Подпись к фотографии гласила: «Мохнатая и
Господи, что же это делается-то, а?
Теперь я понимала, по какой причине Олег вёл себя с Машей подобным образом. Ни один мужчина не стал бы так себя вести! Нормальный мужчина, который понимает, к чему может привести поощрение чужого ребёнка. Маша привязывалась к нему! Но Олег — не её папа, он просто… да хрен знает, кто он! «Мой писатель» — самое приличное, что я могла сказать по отношению к подобному его поведению.
Думала даже тем же вечером написать Олегу и попросить перестать поощрять Машу, но… не смогла. Просить о таком — значит, давать намёк на то, что я приняла отрицательное решение. А я ещё ничего не приняла, я до сих пор сомневалась. И мой ребёнок, хихикая над фотографиями с Бегемотом, добавлял мне сомнений.
Я даже пыталась составить списки — плюсы и минусы каждого решения, но у меня ничего не получилось. Потому что на самом деле один и тот же факт можно было рассматривать и как плюс, и как минус, даже диагноз Бестужева. Да-да, даже диагноз! Потому что благодаря ему Олег спелся с моей дочерью. И потому что Бестужев, как он сам выразился, сделал выбор, и будет придерживаться этого выбора, учитывая не только свои, но и мои интересы. По крайней мере пока он в этом заинтересован.
Конечно, вопреки тому, что нёс Андрей, я не верила, что Олег способен на убийство, и не волновалась за свою сохранность. Точнее, не так — он способен, но не станет делать ничего подобного по той же причине: выбор. Он выбрал обычную жизнь, с её правилами и ограничениями, и живёт ею. Если и убивает, то исключительно в собственных книгах.

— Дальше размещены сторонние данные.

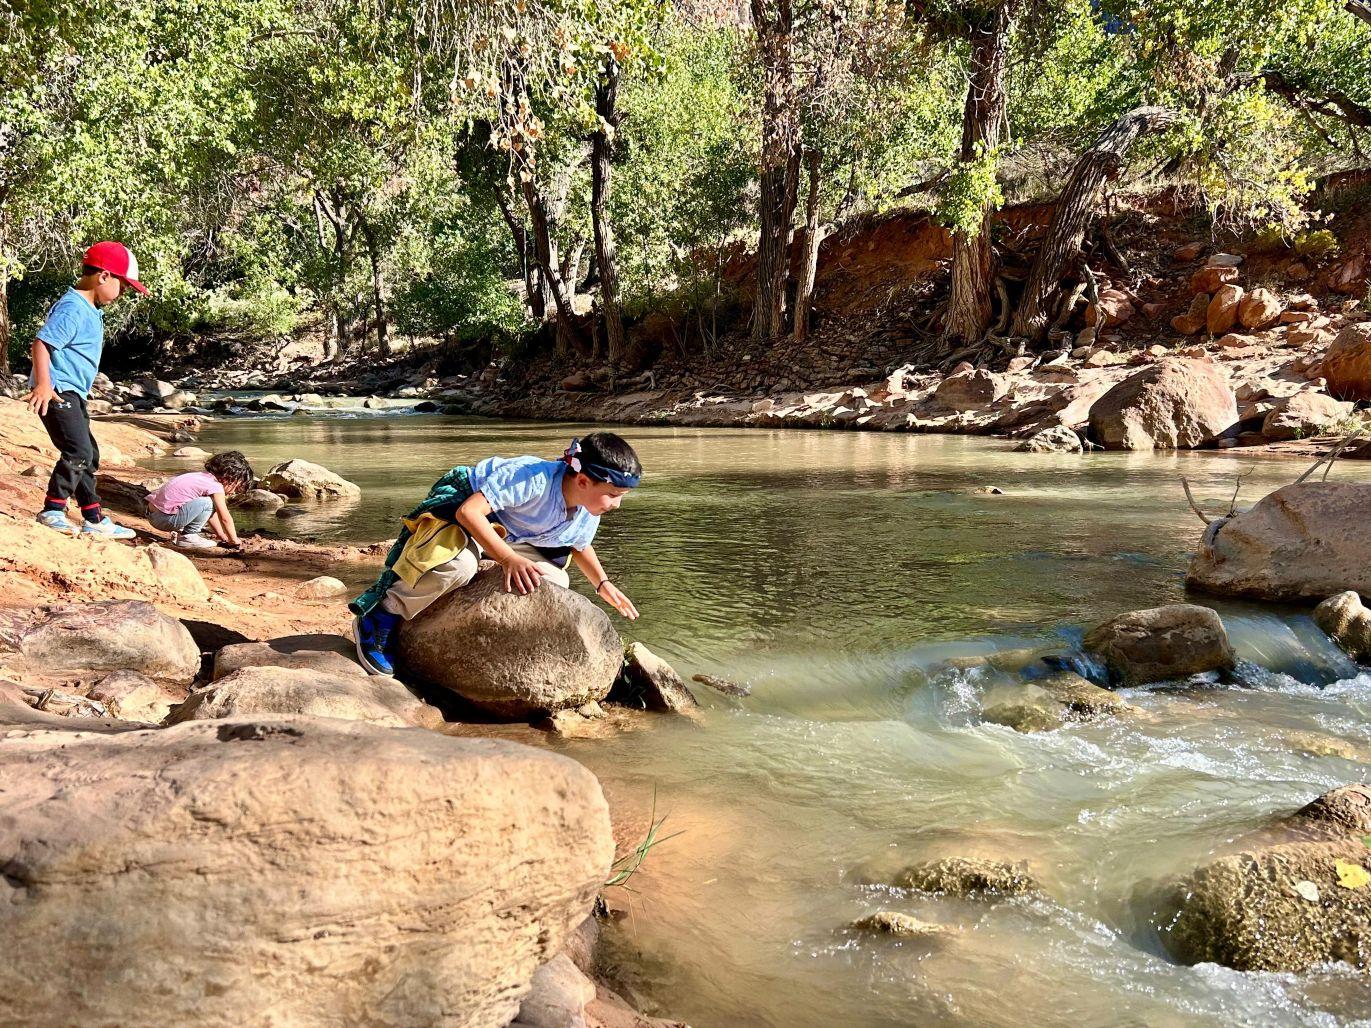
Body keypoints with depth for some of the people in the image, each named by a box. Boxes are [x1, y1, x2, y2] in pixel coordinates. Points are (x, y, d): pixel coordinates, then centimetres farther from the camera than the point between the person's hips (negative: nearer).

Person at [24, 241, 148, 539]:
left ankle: (94, 520, 21)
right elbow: (42, 342, -24)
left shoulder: (90, 309, 15)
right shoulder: (72, 308, -16)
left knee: (89, 456, 14)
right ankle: (52, 512, -7)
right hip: (56, 391, -11)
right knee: (77, 452, -16)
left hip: (73, 393, 11)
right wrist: (44, 384, -32)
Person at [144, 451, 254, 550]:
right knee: (206, 504, -21)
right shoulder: (215, 486, -15)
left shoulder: (204, 477, 13)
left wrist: (222, 535, 25)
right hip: (165, 518, -10)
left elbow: (211, 514, 23)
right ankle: (187, 537, -7)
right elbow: (225, 518, -9)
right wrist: (234, 540, 5)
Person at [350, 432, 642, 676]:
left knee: (556, 582, -6)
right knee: (458, 565, -39)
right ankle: (382, 616, -18)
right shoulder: (533, 477, -37)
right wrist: (510, 558, -45)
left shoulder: (588, 516, -11)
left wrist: (603, 584, -2)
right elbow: (468, 511, -39)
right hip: (458, 510, -8)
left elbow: (580, 546, 13)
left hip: (508, 537, 8)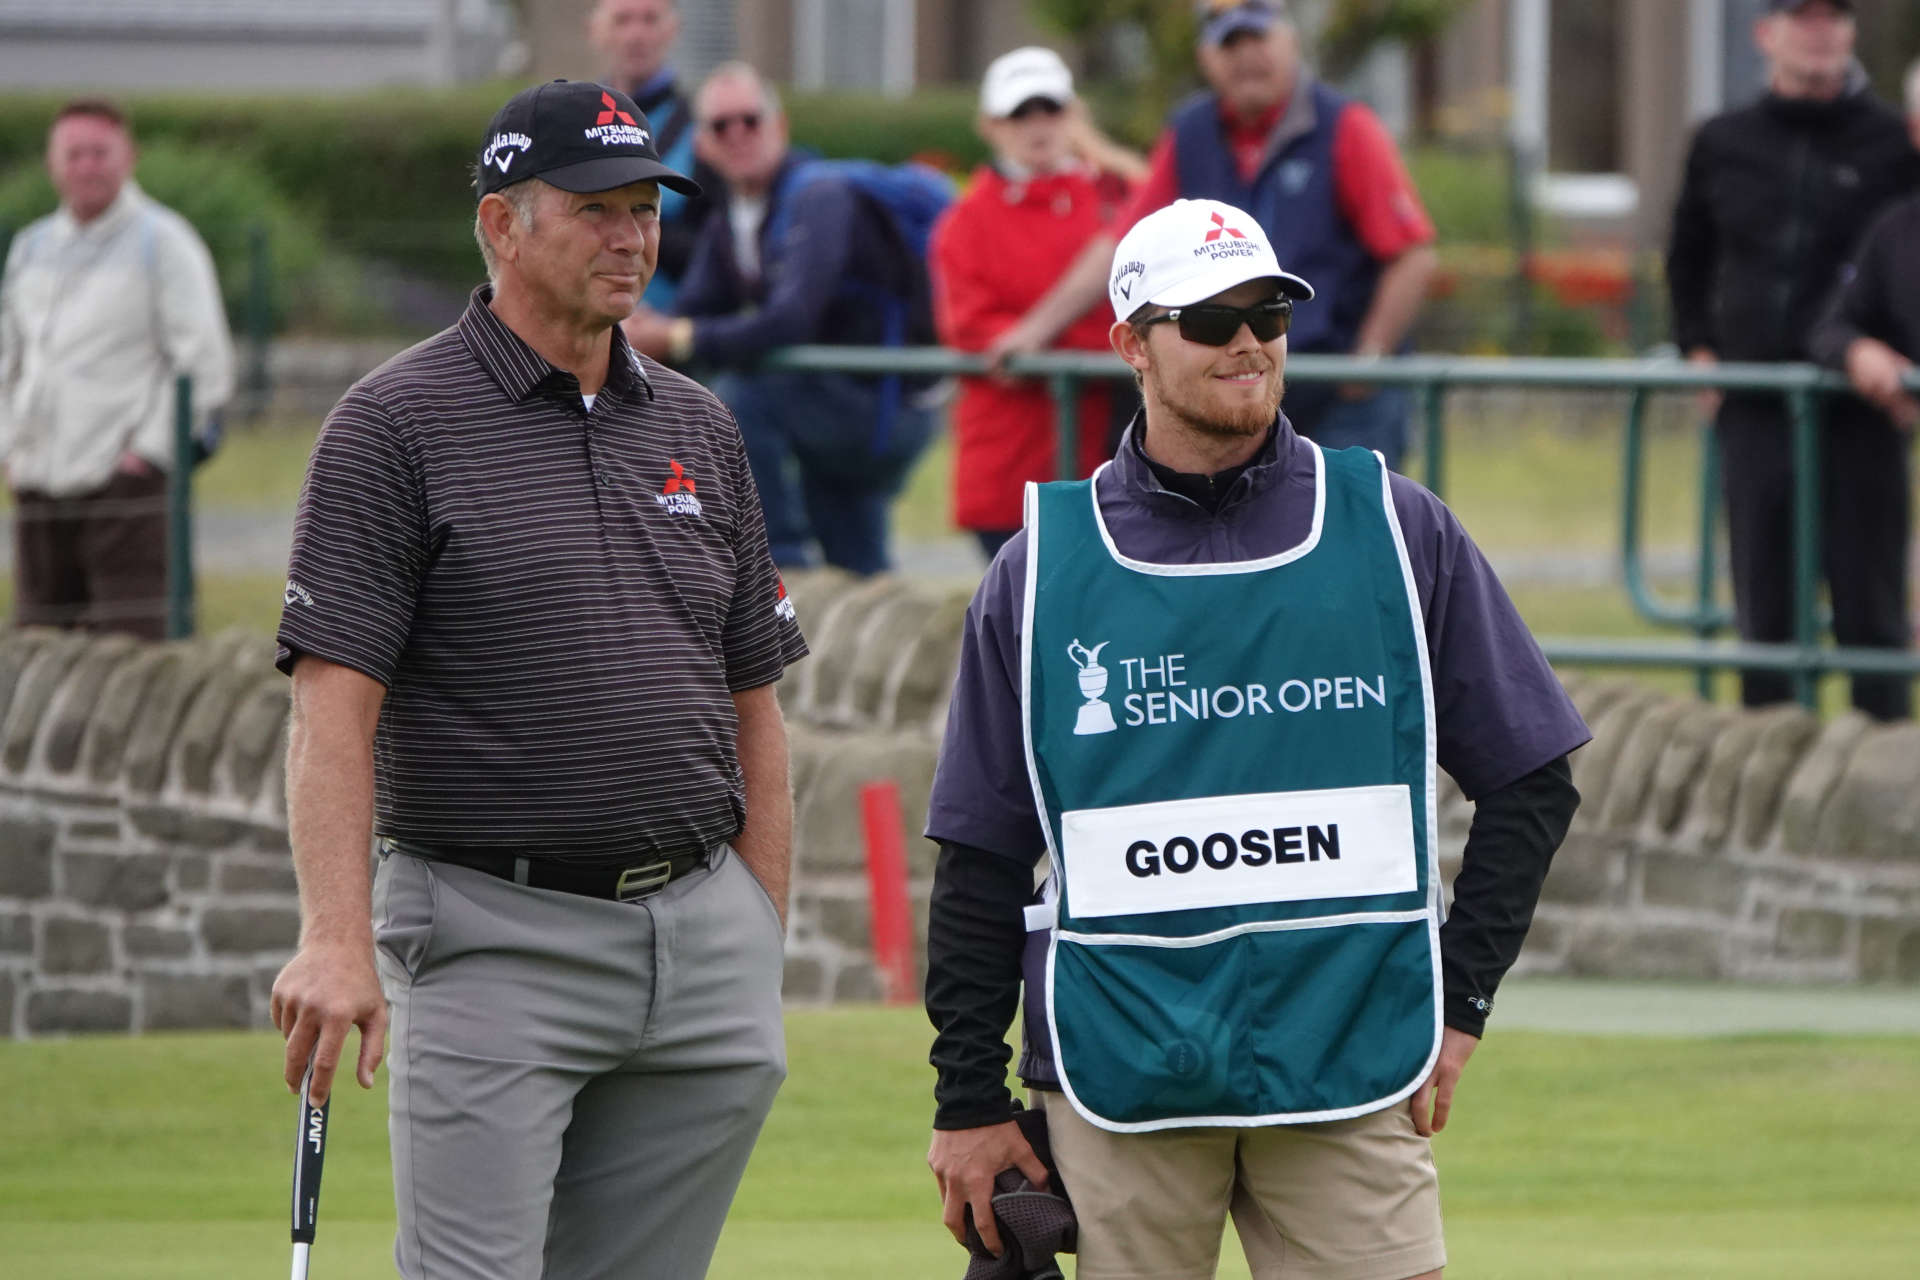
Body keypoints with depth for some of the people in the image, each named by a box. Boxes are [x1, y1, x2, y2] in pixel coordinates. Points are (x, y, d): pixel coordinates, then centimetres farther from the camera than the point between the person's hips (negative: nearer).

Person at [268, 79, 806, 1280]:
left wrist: (763, 946, 11)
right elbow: (335, 702, -12)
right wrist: (337, 942, -23)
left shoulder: (699, 429, 14)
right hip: (493, 941, -5)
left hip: (698, 924, 5)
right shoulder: (398, 424, -4)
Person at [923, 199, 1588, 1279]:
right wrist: (969, 1098, 6)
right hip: (1117, 1073, 0)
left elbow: (1532, 784, 11)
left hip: (1351, 1065, 0)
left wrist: (1459, 1003, 3)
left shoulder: (1399, 531, 7)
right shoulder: (1046, 564, 7)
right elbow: (983, 856, 10)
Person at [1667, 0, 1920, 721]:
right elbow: (1687, 259, 23)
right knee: (1764, 605, 7)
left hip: (1858, 412, -3)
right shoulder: (1723, 145, 9)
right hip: (1754, 411, 3)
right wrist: (1696, 347, 11)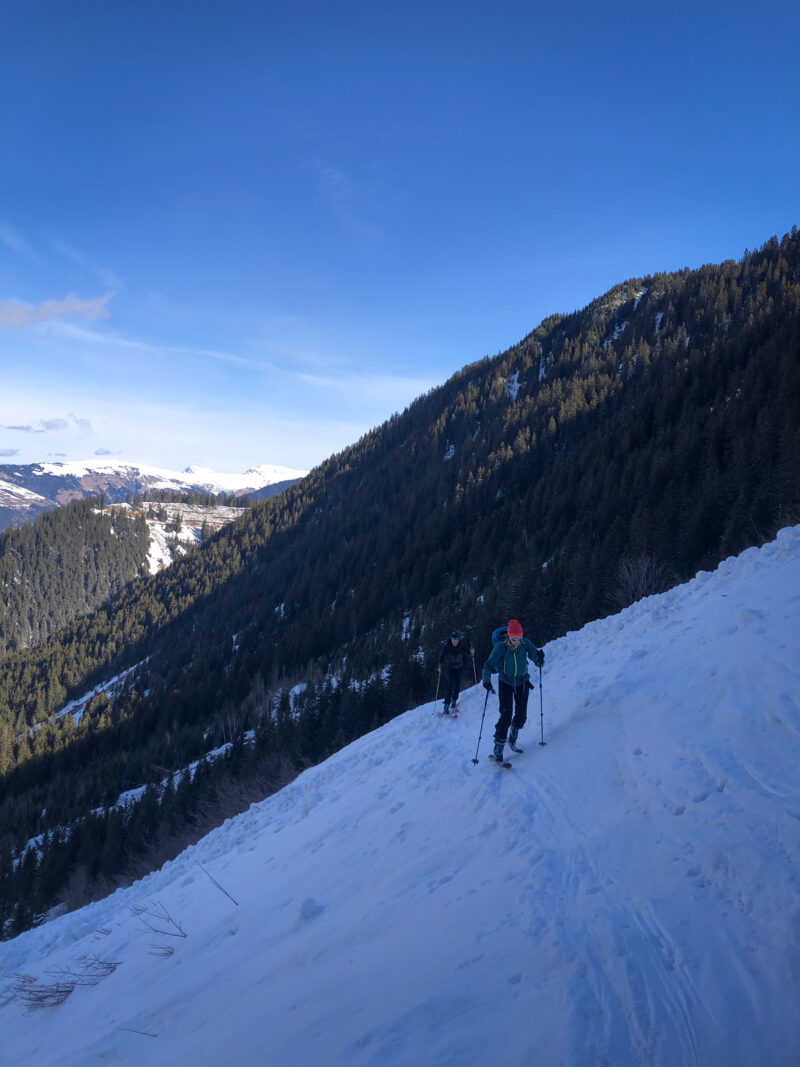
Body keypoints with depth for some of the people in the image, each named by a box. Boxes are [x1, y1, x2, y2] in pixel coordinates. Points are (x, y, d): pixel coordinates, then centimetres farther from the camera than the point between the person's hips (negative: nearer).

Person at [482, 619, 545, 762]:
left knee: (521, 716, 5)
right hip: (505, 683, -3)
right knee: (506, 716, -13)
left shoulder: (525, 643, -10)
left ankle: (512, 739, 33)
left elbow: (535, 657, -5)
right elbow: (489, 664, -17)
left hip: (522, 682, 3)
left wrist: (539, 659, -28)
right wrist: (486, 681, -32)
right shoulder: (501, 647, -18)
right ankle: (498, 750, -7)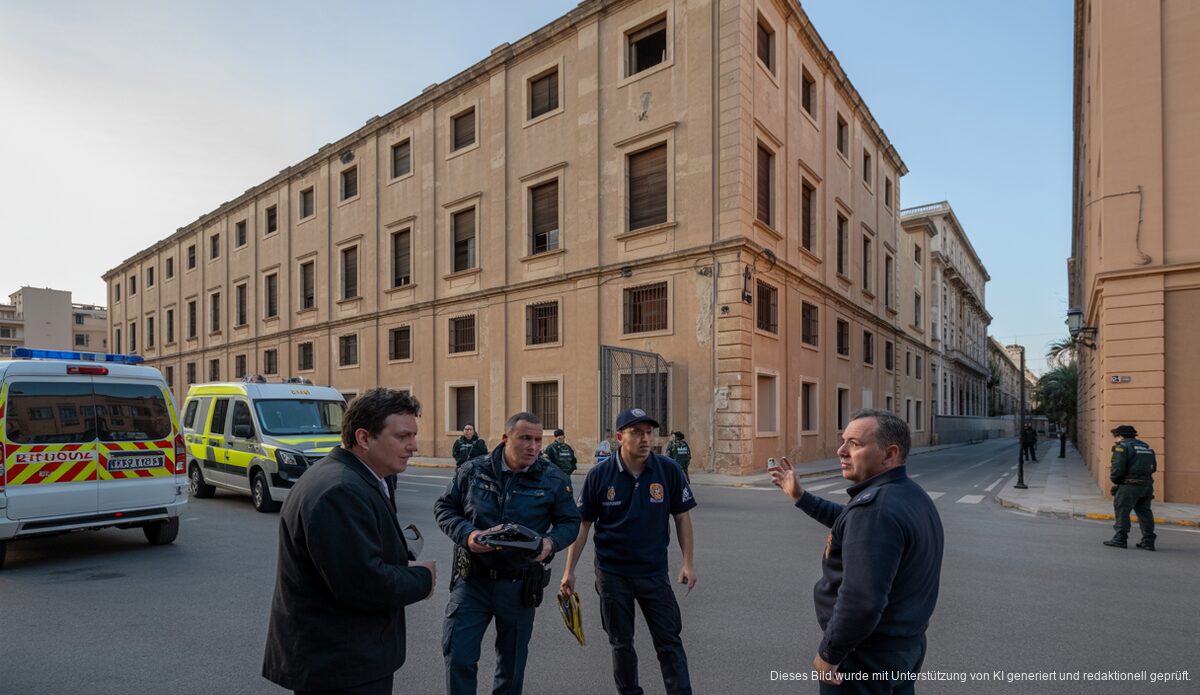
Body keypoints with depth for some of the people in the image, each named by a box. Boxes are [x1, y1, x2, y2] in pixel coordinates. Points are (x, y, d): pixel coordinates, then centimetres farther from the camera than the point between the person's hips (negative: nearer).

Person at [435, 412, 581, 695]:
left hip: (519, 584, 1)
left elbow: (570, 522, 3)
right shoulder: (474, 470, -5)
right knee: (458, 656, -2)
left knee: (512, 662, 18)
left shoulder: (554, 480, -6)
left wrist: (551, 542, -19)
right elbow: (444, 507, 3)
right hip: (472, 579, 0)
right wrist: (466, 534, -16)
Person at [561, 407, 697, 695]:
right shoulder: (599, 475, -11)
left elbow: (682, 517, -1)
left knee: (669, 641, 5)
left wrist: (688, 563, -5)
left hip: (654, 571, 0)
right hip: (612, 573, 0)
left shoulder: (669, 470, -10)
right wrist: (569, 571, -4)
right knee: (621, 642, 15)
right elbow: (582, 524, -4)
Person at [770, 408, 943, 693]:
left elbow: (861, 600, -34)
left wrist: (829, 653, -22)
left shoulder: (875, 507, -28)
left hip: (867, 661, -9)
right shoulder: (911, 495, 6)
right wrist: (801, 497, 21)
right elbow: (853, 524, 22)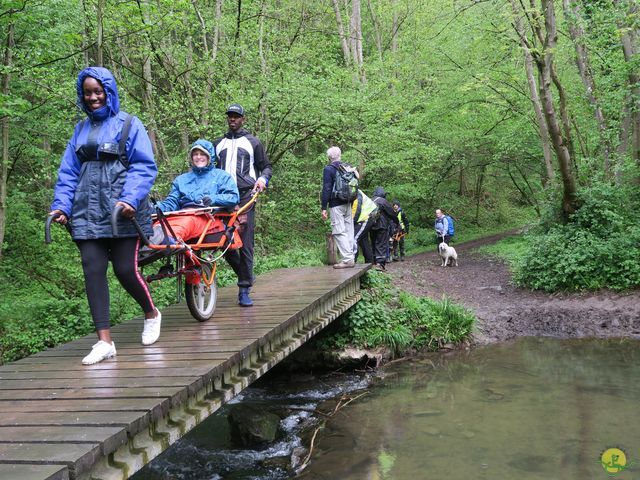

Но для того, чтобы принять положительное решение, мне всё равно чего-то не хватало. Может, обыкновенной романтики — хочется же услышать «я тебя люблю», а не рассудочные рассуждения о будущем, — а может, чего-то ещё.
В конце концов кто-то там, наверху, наверное, решил, что Нина — птица гордая, и пока не пнёшь, не полетит.
И пнул.
83
Нина
В последний день старого года мы с папой занимались приготовлениями к торжеству — убирали квартиру и готовили праздничный стол, — а Маша либо помогала нам, либо смотрела телевизор. 31 декабря — хороший день для того, чтобы посмотреть какую-нибудь старую детскую сказку, и Маша зависла сначала на «Золушке», потом на «Морозко», и когда последняя закончилась, начала щёлкать каналами, ища ещё что-нибудь интересное. Я в это время была на кухне и рубила оливье — шесть часов вечера, как раз самое время, — когда Маша неожиданно завопила из комнаты:
— Ма-а-ам! Ой-ой-ой, ма-а-ам!
Вопль был настолько паническим, что мы с папой, переглянувшись, тут же побежали в гостиную.
Маша с глазами размером с две монеты сидела на краю дивана, подавшись вперёд, будто стремилась что-то рассмотреть, и таращилась в телевизор, на котором явно шли новости.
— Что случилось? — спросила я, но вместо ответа Маша ткнула пальцем в телевизор.
Я посмотрела на экран — и моментально будто очутилась посреди ледяного озера. Кожу закололо, а изнутри, из самого сердца, пошла волна холода, вымораживая внутренности и заставляя сжиматься от дичайшего страха.
В новостях показывали происшествие в метро — сначала драку двух подростков лет десяти-двенадцати, потом как один из них падает на рельсы и, по-видимому, травмирует ногу — встать он не может, как ни пытается. А поезд уже выезжает из тоннеля…
И неожиданно, отделившись от толпы, вниз спрыгивает мужчина. Подхватывает мальчишку на руки и кладёт на перрон, но сам, конечно, уже не успевает забраться следом — поезд слишком близко, слишком!!!
Под бешеный гудок и скрежет я зажала ладонями глаза, ощущая, как сердце бьётся где-то в горле.